**Task brief**
Format the lines below as a Markdown table with two columns, Row and Line, giving each line its own numbered row and skipping blank lines. Leave the picture out of your answer.

**Source information**

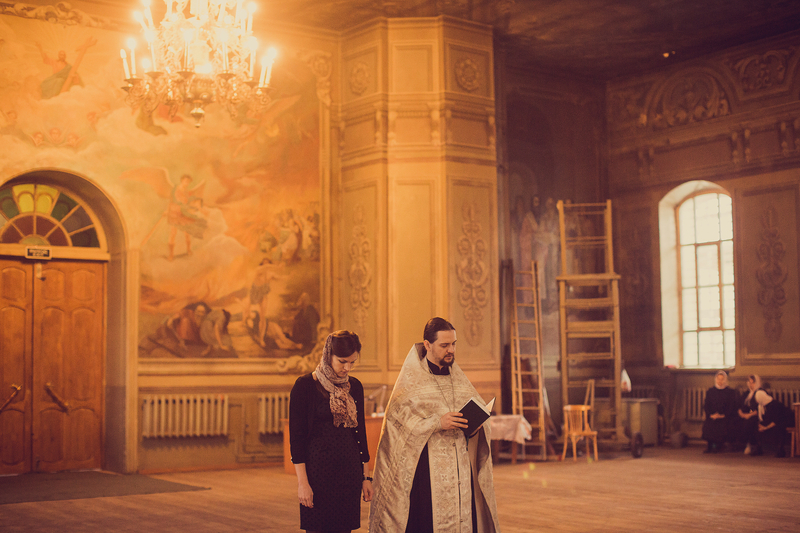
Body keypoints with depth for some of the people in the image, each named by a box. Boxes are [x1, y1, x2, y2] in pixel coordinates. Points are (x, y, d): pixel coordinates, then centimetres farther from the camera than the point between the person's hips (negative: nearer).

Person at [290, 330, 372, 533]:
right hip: (318, 470, -5)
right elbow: (296, 436, -8)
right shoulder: (305, 386, -7)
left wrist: (366, 476, 13)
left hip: (349, 472, 5)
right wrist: (302, 482, -12)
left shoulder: (354, 386, 8)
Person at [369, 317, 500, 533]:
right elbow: (397, 417, -10)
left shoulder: (458, 377, 15)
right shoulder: (411, 378, -2)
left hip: (461, 465, 5)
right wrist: (436, 422, -20)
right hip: (427, 469, -5)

**Answer space**
| Row | Line |
|---|---|
| 1 | Body keypoints with depth for some of the people in the image, each named by a box. Boxes are [x1, y1, x2, y2] in pixel coordinates. Points are (x, y, d): pixel coordinates, then centimetres farther from the camera than the point between the person's hips (negative: nearer). |
| 2 | Person at [290, 330, 372, 533]: |
| 3 | right hip: (318, 470, -5) |
| 4 | right elbow: (296, 436, -8) |
| 5 | right shoulder: (305, 386, -7) |
| 6 | left wrist: (366, 476, 13) |
| 7 | left hip: (349, 472, 5) |
| 8 | right wrist: (302, 482, -12) |
| 9 | left shoulder: (354, 386, 8) |
| 10 | Person at [369, 317, 500, 533]: |
| 11 | right elbow: (397, 417, -10) |
| 12 | left shoulder: (458, 377, 15) |
| 13 | right shoulder: (411, 378, -2) |
| 14 | left hip: (461, 465, 5) |
| 15 | right wrist: (436, 422, -20) |
| 16 | right hip: (427, 469, -5) |